Stated task 1 – Please say whether each statement below agrees with the Roadrunner–Prime acquisition text, answering yes or no and quoting the deciding words from it. (a) Prime's 2010 revenues were about $67.5 million. (b) After the deal, Prime will be led by a new management team. (c) Roadrunner expects a one-time acquisition charge of about $1.0 million in the fourth quarter.
Stated task 2 – Resume the Roadrunner–Prime acquisition text after its last sentence and write what comes next.

Excerpted passage –
◇ ◇ ◇ ◇ ◇

Prime is a non-asset based provider of logistics and freight consolidation services with 2010 revenues of approximately $67.5 million. Prime leads its industry sector in providing value and service to its customers, which are predominately comprised of food producers who ship over 1.0 billion pounds of product to numerous retailers, distributors, and warehouses on an annual basis. Prime’s services are provided from state-of-the-art facilities comprising over 2.0 million square feet and include freight consolidation, inventory management, warehousing, order fulfillment, and related LTL and truckload services.
Mark DiBlasi, President and CEO of Roadrunner, said, “This transaction is strategically beneficial for both companies. Prime provides Roadrunner with enhanced logistics and consolidation capabilities to offer to our combined customer base. Prime’s business model is similar to our LTL model, with the added capability of warehousing and order fulfillment when desired by customers. Prime’s primary value proposition is providing freight consolidation and inventory management services for its customers on a more cost-efficient basis, while meeting the stringent service requirements of larger retailers. This differentiated offering will enhance Roadrunner’s service capabilities with current customers. Furthermore, Roadrunner will be able to add significant value to Prime through the extension of our service capabilities and offerings. Roadrunner can provide Prime access to Transportation Management Solutions (TMS), more cost efficient LTL services and expanded TL capabilities, extending Prime’s value proposition to new and existing customers and enabling Prime to penetrate a larger market.”
DiBlasi further commented, “Prime is an outstanding fit for Roadrunner and directly in line with our acquisition and expansion criteria. Prime will continue to operate under the leadership of its existing management team, and will report up through our organization within the Truckload and Logistics segment. We anticipate that limited organizational changes combined with the strength of Prime’s management team and strong cultural fit with our team will minimize integration risk. We are pleased to have been selected as Prime’s partner for the next phase of their growth.”

 

 


 

Kevin Salwin, Vice President of Prime, said, “Prime has grown considerably over the past decade by enhancing our service offerings and capabilities to provide significant value to our customers, enabling them to exceed the increasing requirements of their customers. Our service metrics and value provided to our customers lead the industry, and our ability to maintain that position underlies all decisions we make as a company. The merger with Roadrunner is a key step in the next phase of our strategy, as their capabilities will allow us to provide our customers with the full suite of TMS services and access to more efficient LTL offerings to accelerate our growth.”
Peter Armbruster, CFO of Roadrunner, said, “We expect the Prime transaction to be immediately accretive to our earnings per share and in the range of $0.16 to $0.18 in 2012. In connection with the transaction, we will incur a one-time charge of approximately $1.0 million related to acquisition costs in the third quarter. As we continue to execute our strategic growth plan, our expanded credit facility will provide us with the necessary financial flexibility.”

◇ ◇ ◇ ◇ ◇

Supplied data –
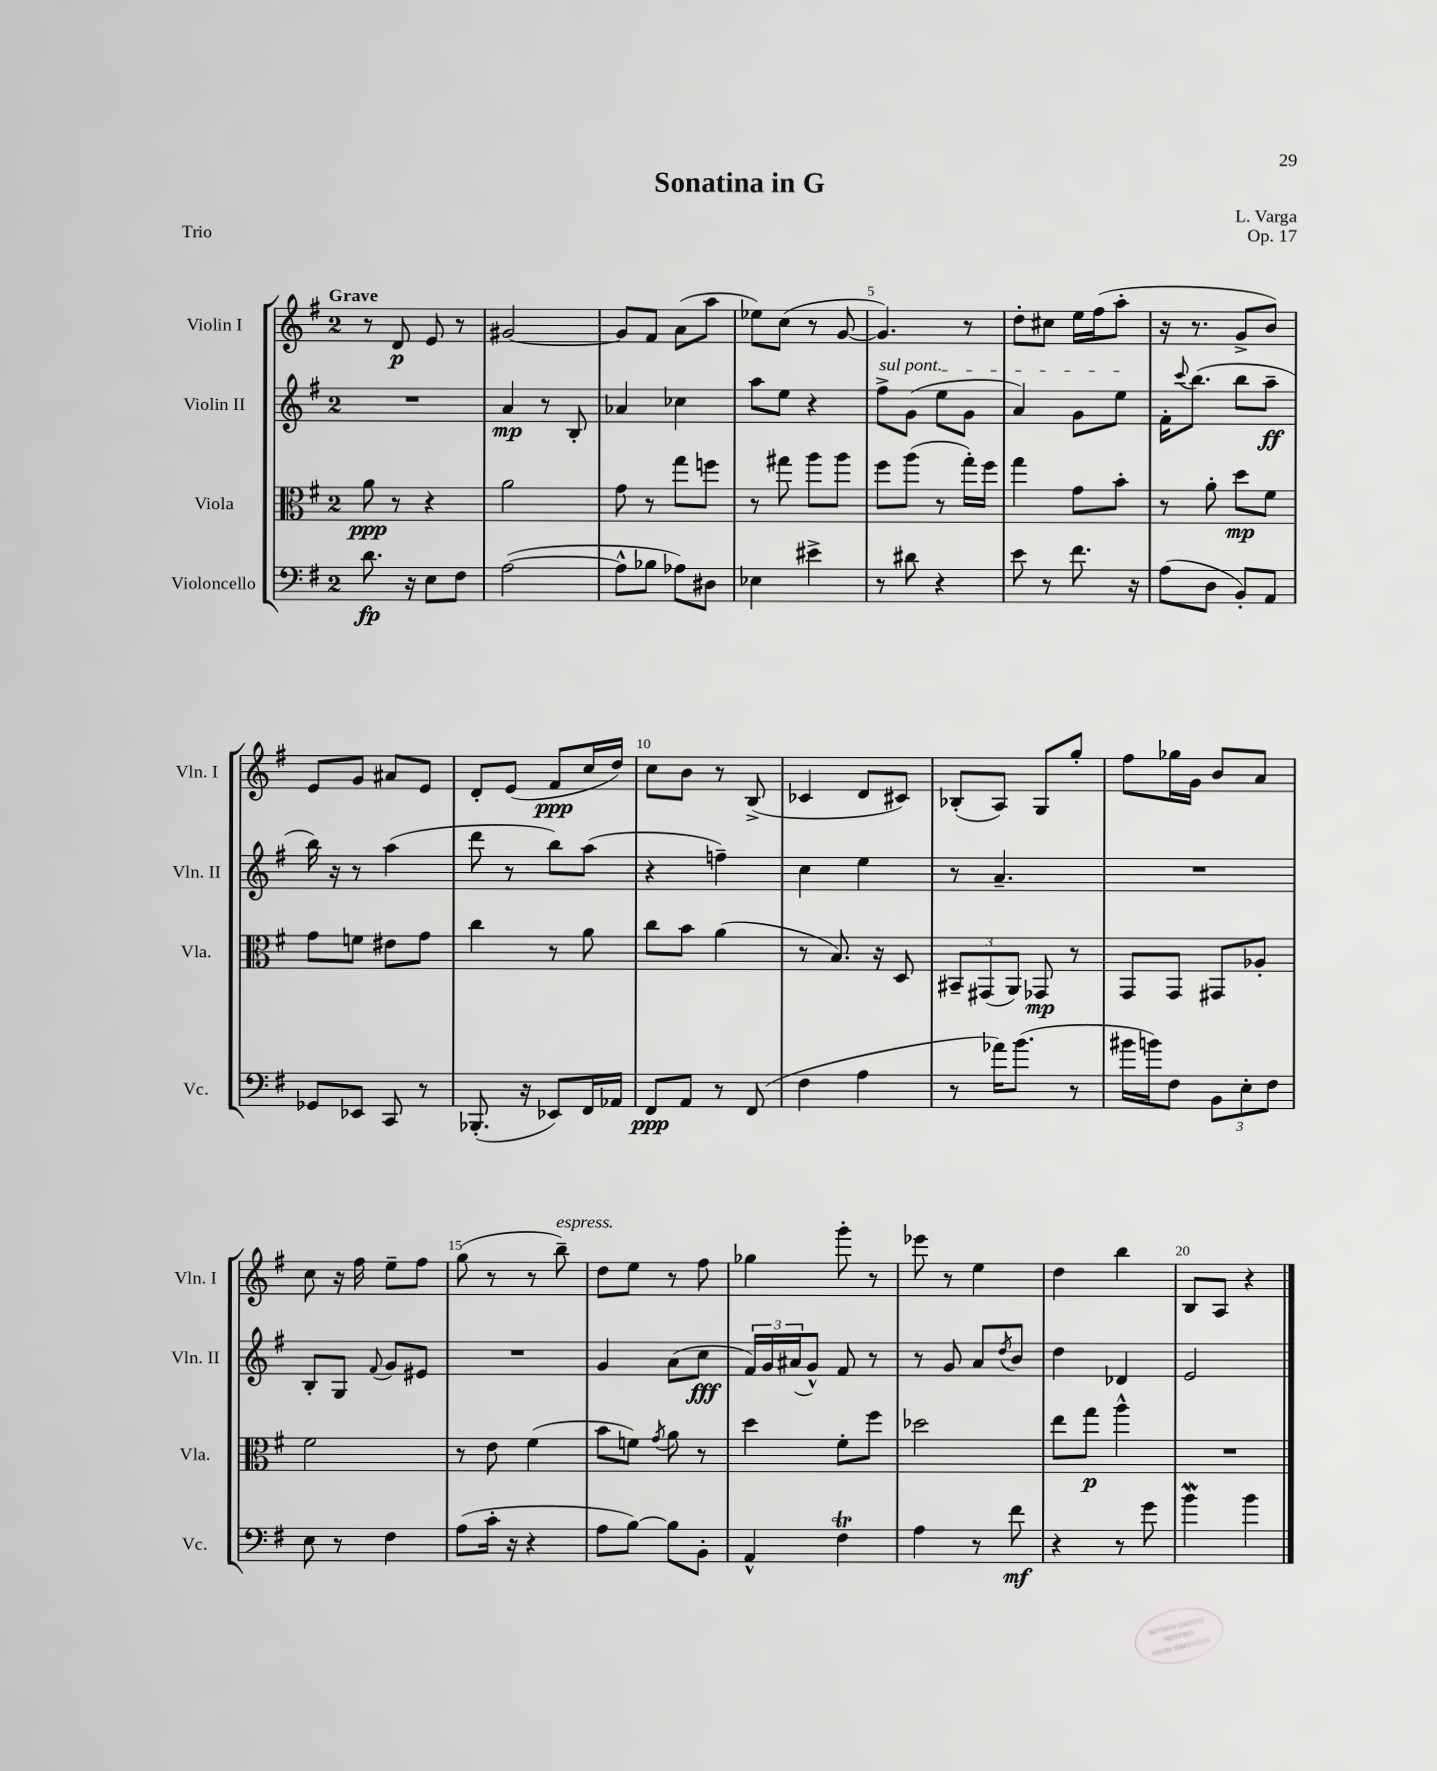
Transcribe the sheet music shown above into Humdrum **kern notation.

◇ ◇ ◇ ◇ ◇

Written answer 1 –
(a) Yes: "with 2010 revenues of approximately $67.5 million"
(b) No: "Prime will continue to operate under the leadership of its existing management team"
(c) No: "we will incur a one-time charge of approximately $1.0 million related to acquisition costs in the third quarter"

Written answer 2 –
Roadrunner management will discuss the Prime transaction at a conference call to be held on Wednesday, August 24, 2011 at 9:00 a.m. Eastern Time. To access the conference call, please dial 800-265-0241 (U.S.) or 617-847-8704 (International) approximately 10 minutes prior to the start of the call. Callers will be prompted for passcode 67157589. The conference call will also be available via live webcast under the Investor Relations section of the Company’s website, www.rrts.com.
If you are unable to listen to the live call, a replay will be available through August 31, 2011, and can be accessed by dialing 888-286-8010 (U.S.) or 617-801-6888 (International). Callers will be prompted for passcode 84145093. An archived version of the webcast will also be available under the Investor Relations section of the Company’s website, www.rrts.com.
About Roadrunner Transportation Systems, Inc.
Roadrunner is a leading asset-light transportation and logistics services provider offering a full suite of solutions, including customized and expedited less-than-truckload, truckload, transportation management solutions and intermodal solutions, and domestic and international air. For more information, please visit: www.rrts.com

 

 


 

Safe Harbor Statement
This release contains forward-looking statements that relate to future events or performance. These statements reflect the company’s current expectations, and the company does not undertake to update or revise these forward-looking statements, even if experience or future changes make it clear that any projected results expressed or implied in this or other company statements will not be realized. Furthermore, readers are cautioned that these statements involve risks and uncertainties, many of which are beyond the company’s control, which could cause actual results to differ materially from the forward-looking statements. These risks and uncertainties include, but are not limited to, risks related to the integration of acquired companies, competition in the transportation industry, the impact of the current economic environment, the company’s dependence upon purchased power, the unpredictability of and potential fluctuation in the price and availability of fuel, the effects of governmental and environmental regulations, and other “Risk Factors” set forth in the company’s most recent SEC filings.
Contact
Roadrunner Transportation Systems, Inc.
Peter Armbruster
Chief Financial Officer
414-615-1648
Vollrath Associates, Inc.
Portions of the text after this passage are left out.